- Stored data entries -
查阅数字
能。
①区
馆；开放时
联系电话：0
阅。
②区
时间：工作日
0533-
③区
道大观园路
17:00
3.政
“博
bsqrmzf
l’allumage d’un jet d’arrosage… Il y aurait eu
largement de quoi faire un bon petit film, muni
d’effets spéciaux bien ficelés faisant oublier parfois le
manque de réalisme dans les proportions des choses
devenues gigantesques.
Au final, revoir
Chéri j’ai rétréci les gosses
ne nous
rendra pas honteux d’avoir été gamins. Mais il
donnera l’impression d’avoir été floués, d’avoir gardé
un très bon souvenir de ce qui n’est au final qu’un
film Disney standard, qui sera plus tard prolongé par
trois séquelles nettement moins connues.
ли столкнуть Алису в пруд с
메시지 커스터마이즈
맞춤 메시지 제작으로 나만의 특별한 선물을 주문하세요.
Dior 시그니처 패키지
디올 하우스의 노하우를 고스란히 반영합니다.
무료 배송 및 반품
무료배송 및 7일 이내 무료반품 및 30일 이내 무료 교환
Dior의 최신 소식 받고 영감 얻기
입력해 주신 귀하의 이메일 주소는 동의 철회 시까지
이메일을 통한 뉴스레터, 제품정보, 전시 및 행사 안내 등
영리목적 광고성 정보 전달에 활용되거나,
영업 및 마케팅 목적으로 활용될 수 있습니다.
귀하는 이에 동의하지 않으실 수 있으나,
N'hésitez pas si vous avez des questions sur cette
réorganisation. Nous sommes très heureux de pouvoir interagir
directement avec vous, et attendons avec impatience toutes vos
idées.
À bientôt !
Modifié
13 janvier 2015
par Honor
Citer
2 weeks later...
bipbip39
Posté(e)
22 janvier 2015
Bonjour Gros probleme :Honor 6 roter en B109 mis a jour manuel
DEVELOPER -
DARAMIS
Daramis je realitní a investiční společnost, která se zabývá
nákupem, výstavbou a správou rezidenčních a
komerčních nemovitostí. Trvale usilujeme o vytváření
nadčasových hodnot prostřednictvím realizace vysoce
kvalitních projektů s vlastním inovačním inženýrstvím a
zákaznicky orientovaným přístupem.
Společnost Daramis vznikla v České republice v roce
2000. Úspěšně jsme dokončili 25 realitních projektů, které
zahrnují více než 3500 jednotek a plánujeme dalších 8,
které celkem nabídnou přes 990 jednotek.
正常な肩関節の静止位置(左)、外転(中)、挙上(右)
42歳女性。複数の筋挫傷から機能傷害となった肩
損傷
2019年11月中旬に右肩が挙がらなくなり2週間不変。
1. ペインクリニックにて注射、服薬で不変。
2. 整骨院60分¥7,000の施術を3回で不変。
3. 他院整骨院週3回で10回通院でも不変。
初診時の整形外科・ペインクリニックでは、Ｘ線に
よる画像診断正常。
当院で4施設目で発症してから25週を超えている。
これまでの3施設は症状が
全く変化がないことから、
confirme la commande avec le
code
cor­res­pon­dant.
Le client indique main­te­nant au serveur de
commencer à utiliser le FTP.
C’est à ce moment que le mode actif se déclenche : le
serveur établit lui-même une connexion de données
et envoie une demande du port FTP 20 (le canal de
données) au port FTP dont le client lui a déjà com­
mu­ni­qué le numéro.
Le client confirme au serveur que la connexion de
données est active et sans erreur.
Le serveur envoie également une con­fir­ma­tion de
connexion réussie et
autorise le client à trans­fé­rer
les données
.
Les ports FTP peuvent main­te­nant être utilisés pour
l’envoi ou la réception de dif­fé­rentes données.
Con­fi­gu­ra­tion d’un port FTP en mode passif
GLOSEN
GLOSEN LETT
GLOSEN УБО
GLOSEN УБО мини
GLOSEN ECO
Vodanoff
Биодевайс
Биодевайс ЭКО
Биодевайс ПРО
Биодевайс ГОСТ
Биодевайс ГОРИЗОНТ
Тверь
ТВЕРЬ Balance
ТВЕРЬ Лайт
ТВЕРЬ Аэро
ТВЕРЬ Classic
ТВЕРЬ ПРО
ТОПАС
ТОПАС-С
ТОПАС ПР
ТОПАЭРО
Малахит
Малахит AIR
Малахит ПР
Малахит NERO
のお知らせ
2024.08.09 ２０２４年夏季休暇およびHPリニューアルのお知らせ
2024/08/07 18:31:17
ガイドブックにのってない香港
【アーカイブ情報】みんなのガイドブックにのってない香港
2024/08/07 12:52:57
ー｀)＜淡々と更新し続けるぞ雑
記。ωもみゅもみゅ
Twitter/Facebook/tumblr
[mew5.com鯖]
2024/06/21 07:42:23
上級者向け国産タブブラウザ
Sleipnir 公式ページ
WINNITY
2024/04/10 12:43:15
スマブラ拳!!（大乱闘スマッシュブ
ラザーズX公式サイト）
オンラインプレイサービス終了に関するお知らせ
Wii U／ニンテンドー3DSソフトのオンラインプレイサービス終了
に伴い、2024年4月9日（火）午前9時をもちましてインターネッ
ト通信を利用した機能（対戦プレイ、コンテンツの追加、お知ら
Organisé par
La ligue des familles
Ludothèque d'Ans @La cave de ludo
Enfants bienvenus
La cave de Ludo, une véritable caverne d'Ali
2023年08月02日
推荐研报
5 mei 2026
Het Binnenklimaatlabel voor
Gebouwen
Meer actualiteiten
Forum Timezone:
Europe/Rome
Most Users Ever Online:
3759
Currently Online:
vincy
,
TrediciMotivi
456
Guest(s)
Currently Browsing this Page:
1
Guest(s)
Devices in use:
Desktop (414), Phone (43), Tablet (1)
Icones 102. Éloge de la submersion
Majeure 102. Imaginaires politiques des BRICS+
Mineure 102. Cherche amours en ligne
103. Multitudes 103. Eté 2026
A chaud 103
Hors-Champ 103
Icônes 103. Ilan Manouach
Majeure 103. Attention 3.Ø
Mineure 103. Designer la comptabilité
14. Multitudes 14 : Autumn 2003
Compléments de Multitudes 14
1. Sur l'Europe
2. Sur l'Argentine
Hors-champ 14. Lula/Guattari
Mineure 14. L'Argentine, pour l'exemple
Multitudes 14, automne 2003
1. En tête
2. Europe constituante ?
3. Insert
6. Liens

- What the exercise asks -
Reproduce every line of the entries above verbatim, preserving their original order.

- Solution to the exercise -
查阅数字
能。
①区
馆；开放时
联系电话：0
阅。
②区
时间：工作日
0533-
③区
道大观园路
17:00
3.政
“博
bsqrmzf
l’allumage d’un jet d’arrosage… Il y aurait eu
largement de quoi faire un bon petit film, muni
d’effets spéciaux bien ficelés faisant oublier parfois le
manque de réalisme dans les proportions des choses
devenues gigantesques.
Au final, revoir
Chéri j’ai rétréci les gosses
ne nous
rendra pas honteux d’avoir été gamins. Mais il
donnera l’impression d’avoir été floués, d’avoir gardé
un très bon souvenir de ce qui n’est au final qu’un
film Disney standard, qui sera plus tard prolongé par
trois séquelles nettement moins connues.
ли столкнуть Алису в пруд с
메시지 커스터마이즈
맞춤 메시지 제작으로 나만의 특별한 선물을 주문하세요.
Dior 시그니처 패키지
디올 하우스의 노하우를 고스란히 반영합니다.
무료 배송 및 반품
무료배송 및 7일 이내 무료반품 및 30일 이내 무료 교환
Dior의 최신 소식 받고 영감 얻기
입력해 주신 귀하의 이메일 주소는 동의 철회 시까지
이메일을 통한 뉴스레터, 제품정보, 전시 및 행사 안내 등
영리목적 광고성 정보 전달에 활용되거나,
영업 및 마케팅 목적으로 활용될 수 있습니다.
귀하는 이에 동의하지 않으실 수 있으나,
N'hésitez pas si vous avez des questions sur cette
réorganisation. Nous sommes très heureux de pouvoir interagir
directement avec vous, et attendons avec impatience toutes vos
idées.
À bientôt !
Modifié
13 janvier 2015
par Honor
Citer
2 weeks later...
bipbip39
Posté(e)
22 janvier 2015
Bonjour Gros probleme :Honor 6 roter en B109 mis a jour manuel
DEVELOPER -
DARAMIS
Daramis je realitní a investiční společnost, která se zabývá
nákupem, výstavbou a správou rezidenčních a
komerčních nemovitostí. Trvale usilujeme o vytváření
nadčasových hodnot prostřednictvím realizace vysoce
kvalitních projektů s vlastním inovačním inženýrstvím a
zákaznicky orientovaným přístupem.
Společnost Daramis vznikla v České republice v roce
2000. Úspěšně jsme dokončili 25 realitních projektů, které
zahrnují více než 3500 jednotek a plánujeme dalších 8,
které celkem nabídnou přes 990 jednotek.
正常な肩関節の静止位置(左)、外転(中)、挙上(右)
42歳女性。複数の筋挫傷から機能傷害となった肩
損傷
2019年11月中旬に右肩が挙がらなくなり2週間不変。
1. ペインクリニックにて注射、服薬で不変。
2. 整骨院60分¥7,000の施術を3回で不変。
3. 他院整骨院週3回で10回通院でも不変。
初診時の整形外科・ペインクリニックでは、Ｘ線に
よる画像診断正常。
当院で4施設目で発症してから25週を超えている。
これまでの3施設は症状が
全く変化がないことから、
confirme la commande avec le
code
cor­res­pon­dant.
Le client indique main­te­nant au serveur de
commencer à utiliser le FTP.
C’est à ce moment que le mode actif se déclenche : le
serveur établit lui-même une connexion de données
et envoie une demande du port FTP 20 (le canal de
données) au port FTP dont le client lui a déjà com­
mu­ni­qué le numéro.
Le client confirme au serveur que la connexion de
données est active et sans erreur.
Le serveur envoie également une con­fir­ma­tion de
connexion réussie et
autorise le client à trans­fé­rer
les données
.
Les ports FTP peuvent main­te­nant être utilisés pour
l’envoi ou la réception de dif­fé­rentes données.
Con­fi­gu­ra­tion d’un port FTP en mode passif
GLOSEN
GLOSEN LETT
GLOSEN УБО
GLOSEN УБО мини
GLOSEN ECO
Vodanoff
Биодевайс
Биодевайс ЭКО
Биодевайс ПРО
Биодевайс ГОСТ
Биодевайс ГОРИЗОНТ
Тверь
ТВЕРЬ Balance
ТВЕРЬ Лайт
ТВЕРЬ Аэро
ТВЕРЬ Classic
ТВЕРЬ ПРО
ТОПАС
ТОПАС-С
ТОПАС ПР
ТОПАЭРО
Малахит
Малахит AIR
Малахит ПР
Малахит NERO
のお知らせ
2024.08.09 ２０２４年夏季休暇およびHPリニューアルのお知らせ
2024/08/07 18:31:17
ガイドブックにのってない香港
【アーカイブ情報】みんなのガイドブックにのってない香港
2024/08/07 12:52:57
ー｀)＜淡々と更新し続けるぞ雑
記。ωもみゅもみゅ
Twitter/Facebook/tumblr
[mew5.com鯖]
2024/06/21 07:42:23
上級者向け国産タブブラウザ
Sleipnir 公式ページ
WINNITY
2024/04/10 12:43:15
スマブラ拳!!（大乱闘スマッシュブ
ラザーズX公式サイト）
オンラインプレイサービス終了に関するお知らせ
Wii U／ニンテンドー3DSソフトのオンラインプレイサービス終了
に伴い、2024年4月9日（火）午前9時をもちましてインターネッ
ト通信を利用した機能（対戦プレイ、コンテンツの追加、お知ら
Organisé par
La ligue des familles
Ludothèque d'Ans @La cave de ludo
Enfants bienvenus
La cave de Ludo, une véritable caverne d'Ali
2023年08月02日
推荐研报
5 mei 2026
Het Binnenklimaatlabel voor
Gebouwen
Meer actualiteiten
Forum Timezone:
Europe/Rome
Most Users Ever Online:
3759
Currently Online:
vincy
,
TrediciMotivi
456
Guest(s)
Currently Browsing this Page:
1
Guest(s)
Devices in use:
Desktop (414), Phone (43), Tablet (1)
Icones 102. Éloge de la submersion
Majeure 102. Imaginaires politiques des BRICS+
Mineure 102. Cherche amours en ligne
103. Multitudes 103. Eté 2026
A chaud 103
Hors-Champ 103
Icônes 103. Ilan Manouach
Majeure 103. Attention 3.Ø
Mineure 103. Designer la comptabilité
14. Multitudes 14 : Autumn 2003
Compléments de Multitudes 14
1. Sur l'Europe
2. Sur l'Argentine
Hors-champ 14. Lula/Guattari
Mineure 14. L'Argentine, pour l'exemple
Multitudes 14, automne 2003
1. En tête
2. Europe constituante ?
3. Insert
6. Liens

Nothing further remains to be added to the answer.